Wednesday, October 1, 2014

Kami's Smile

I know one of the thing's I will miss the most is Kami's smile.  She had a beautiful smile that we paid several thousand dollars for! When she smiled her eyes would light up and she would make other's smile.  At Kami's memorial service, people wrote down on pieces of paper favorite memories about Kami.  So many of them said she was so full of life and energy.  One said "your smile made me smile".  Another said" She always came over exuding fun, joy and friendliness.  She was so willing to love all those around her and made everyone feel happy to be hanging out with her.  We loved her in our home".  Many people commented on her working at Staples.  "I often had to go to staples for office supplies and Kami's smiling face and kind words always made me feel appreciated.  We will all miss her".  One comment said "Kami was comfortable with people of all ages.  It impresses me that her mom made room for her in all aspects of her life and gave her opportunities for so many experiences.  I believe that is why she had friends of all ages.  I considered her a friend.  She had such a great smile". 

Kami and Sam at Winter Park

What is hard for me to accept is how she could still smile on the outside and be so full of hurt and anguish on the inside.  How could we have changed the outcome?  As a parent you should be able to fix everything. Why couldn't we fix this. 
Kami and Ollie puppy.  They had a love/hate relationship.
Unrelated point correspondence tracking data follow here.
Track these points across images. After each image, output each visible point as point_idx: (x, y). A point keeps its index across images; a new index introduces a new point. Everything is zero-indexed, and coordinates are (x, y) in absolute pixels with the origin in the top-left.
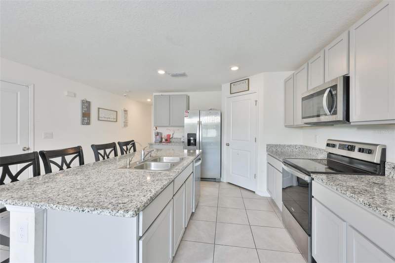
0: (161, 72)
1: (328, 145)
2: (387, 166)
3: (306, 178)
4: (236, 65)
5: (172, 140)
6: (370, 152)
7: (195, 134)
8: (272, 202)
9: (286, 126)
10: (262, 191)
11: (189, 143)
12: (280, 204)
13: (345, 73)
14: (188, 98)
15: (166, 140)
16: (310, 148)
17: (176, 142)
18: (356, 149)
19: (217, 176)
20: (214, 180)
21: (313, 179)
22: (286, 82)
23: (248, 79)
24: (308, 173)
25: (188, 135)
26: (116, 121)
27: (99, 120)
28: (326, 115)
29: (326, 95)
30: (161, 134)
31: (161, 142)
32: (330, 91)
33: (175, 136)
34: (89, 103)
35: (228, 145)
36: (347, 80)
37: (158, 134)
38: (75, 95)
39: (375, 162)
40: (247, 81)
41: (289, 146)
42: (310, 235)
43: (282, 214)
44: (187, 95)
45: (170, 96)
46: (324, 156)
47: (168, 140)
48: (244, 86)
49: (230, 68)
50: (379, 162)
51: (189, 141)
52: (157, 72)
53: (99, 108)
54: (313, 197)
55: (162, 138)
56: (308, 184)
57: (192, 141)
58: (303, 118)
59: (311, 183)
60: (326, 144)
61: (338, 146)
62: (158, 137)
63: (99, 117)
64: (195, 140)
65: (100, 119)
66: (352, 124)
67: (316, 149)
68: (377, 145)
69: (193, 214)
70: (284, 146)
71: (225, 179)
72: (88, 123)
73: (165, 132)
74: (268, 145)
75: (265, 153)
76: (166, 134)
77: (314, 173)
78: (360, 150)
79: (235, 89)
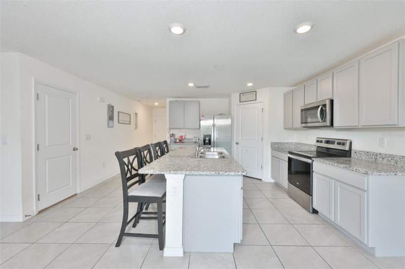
0: (191, 85)
1: (318, 141)
2: (352, 152)
3: (309, 161)
4: (251, 82)
5: (184, 141)
6: (344, 144)
7: (210, 135)
9: (285, 129)
11: (205, 143)
13: (331, 97)
14: (199, 103)
15: (180, 141)
16: (303, 144)
17: (189, 142)
18: (336, 143)
21: (313, 161)
22: (285, 95)
23: (256, 91)
24: (310, 158)
25: (204, 136)
26: (130, 123)
28: (319, 122)
29: (319, 109)
30: (175, 135)
31: (176, 142)
32: (322, 107)
33: (187, 137)
34: (113, 107)
35: (237, 144)
36: (332, 102)
37: (172, 135)
38: (104, 101)
39: (346, 149)
40: (255, 93)
41: (287, 143)
42: (311, 195)
44: (198, 101)
45: (184, 102)
46: (314, 149)
48: (252, 96)
49: (247, 84)
50: (348, 150)
51: (205, 141)
52: (187, 85)
53: (119, 112)
54: (313, 171)
55: (176, 139)
56: (310, 164)
57: (207, 141)
58: (302, 123)
59: (312, 163)
60: (316, 141)
61: (324, 142)
62: (172, 138)
63: (119, 120)
64: (210, 140)
65: (120, 122)
66: (334, 128)
67: (307, 145)
68: (347, 140)
70: (284, 143)
72: (113, 126)
73: (178, 134)
75: (270, 150)
76: (179, 136)
77: (314, 157)
78: (338, 144)
79: (243, 98)
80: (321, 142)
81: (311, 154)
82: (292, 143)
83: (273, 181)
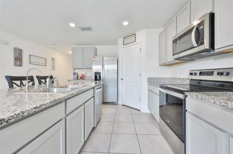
0: (72, 25)
1: (191, 74)
3: (181, 96)
4: (126, 21)
5: (85, 78)
6: (228, 74)
7: (100, 73)
8: (152, 116)
9: (160, 65)
10: (145, 109)
11: (96, 79)
12: (158, 118)
14: (96, 50)
15: (81, 78)
16: (176, 78)
17: (88, 79)
18: (215, 74)
19: (115, 101)
20: (113, 103)
21: (186, 96)
22: (160, 35)
23: (135, 34)
24: (182, 92)
25: (95, 73)
26: (46, 65)
27: (30, 63)
28: (194, 47)
29: (194, 31)
30: (78, 74)
31: (77, 79)
32: (197, 28)
33: (87, 75)
34: (21, 51)
35: (122, 79)
36: (212, 16)
37: (75, 74)
38: (7, 43)
39: (232, 81)
40: (134, 36)
41: (162, 78)
42: (184, 142)
43: (159, 124)
44: (95, 48)
45: (83, 48)
46: (188, 82)
47: (83, 78)
48: (133, 39)
49: (122, 23)
51: (96, 77)
52: (69, 25)
53: (30, 55)
54: (186, 111)
55: (78, 77)
57: (98, 78)
58: (174, 55)
59: (185, 100)
61: (198, 74)
62: (75, 76)
63: (30, 62)
64: (100, 77)
65: (32, 63)
66: (216, 51)
67: (180, 79)
69: (94, 128)
70: (159, 79)
71: (120, 103)
72: (20, 65)
73: (80, 73)
74: (148, 78)
75: (146, 84)
76: (81, 74)
77: (187, 91)
78: (218, 74)
79: (126, 41)
80: (196, 74)
81: (183, 88)
82: (167, 78)
83: (149, 112)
Ollie puppy was scared to death of her!


 Kami had a white board in her room and she was constantly changing the quotes on this board.  It was always fun to come into her room and see what pictures she had on drawn on it especially when her friend Sam had been over.  They were pretty creative together. Some appropriate and some no so appropriate if you know what I mean.   Now that Kami is gone, she has left behind a couple of books that were full of her collected quotes.  I will share more of those in a separate blog but I wanted to share a couple that I found that maybe explains why the smiles were on the outside and the hurt she was feeling on the inside.  One particular page had the following: "What do you do if the only one who can make you stop crying, is the one who made you cry"? "Want my advice?  Stay

mad as long as you can cause once you stop, it hurts like hell" "You change for two reasons; either you learn enough that you want to, or you hurt enough that you have to" "It's a lot easier to say ur mad; than to admit ur hurt".  "I build walls to see who cares enough to break them down" "I finally learned what life is about.. hanging on when your hearts had enough... and giving more when you wanna give up".
Kami and her babies


I wish she would have just hung on a little longer and told us that her heart had had enough.  There are so many different quotes she left behind but one that is perfect to end this post is kind of a long one. "Many people will walk in and out of your life but only true friends will leave footprints in your heart.  To handle yourself, use your head and to handle others, use your heart.  Anger is only one letter short of danger.  If someone betrays you once, it is his fault, if he betrays you twice, it's your fault.  Great minds discuss ideas, average minds discuss events, small minds discuss people.  He who loses money, loses much but he who loses a friend loses much more, he who loses faith, loses all.  Beautiful young people are accidents of nature, beautiful old people are works of art.  Learn from the mistakes of others, you can't live long enough to make them all yourself.  Friends you and me...you brought another friend...and then there were 3... we started a group, a circle of friends and that circle has no beginning or end.  Yesterday is history, tomorrow is a mystery, today is a gift, that is why they call it the present"  What I wouldn't give to have another today with Kami.  I love you Kami!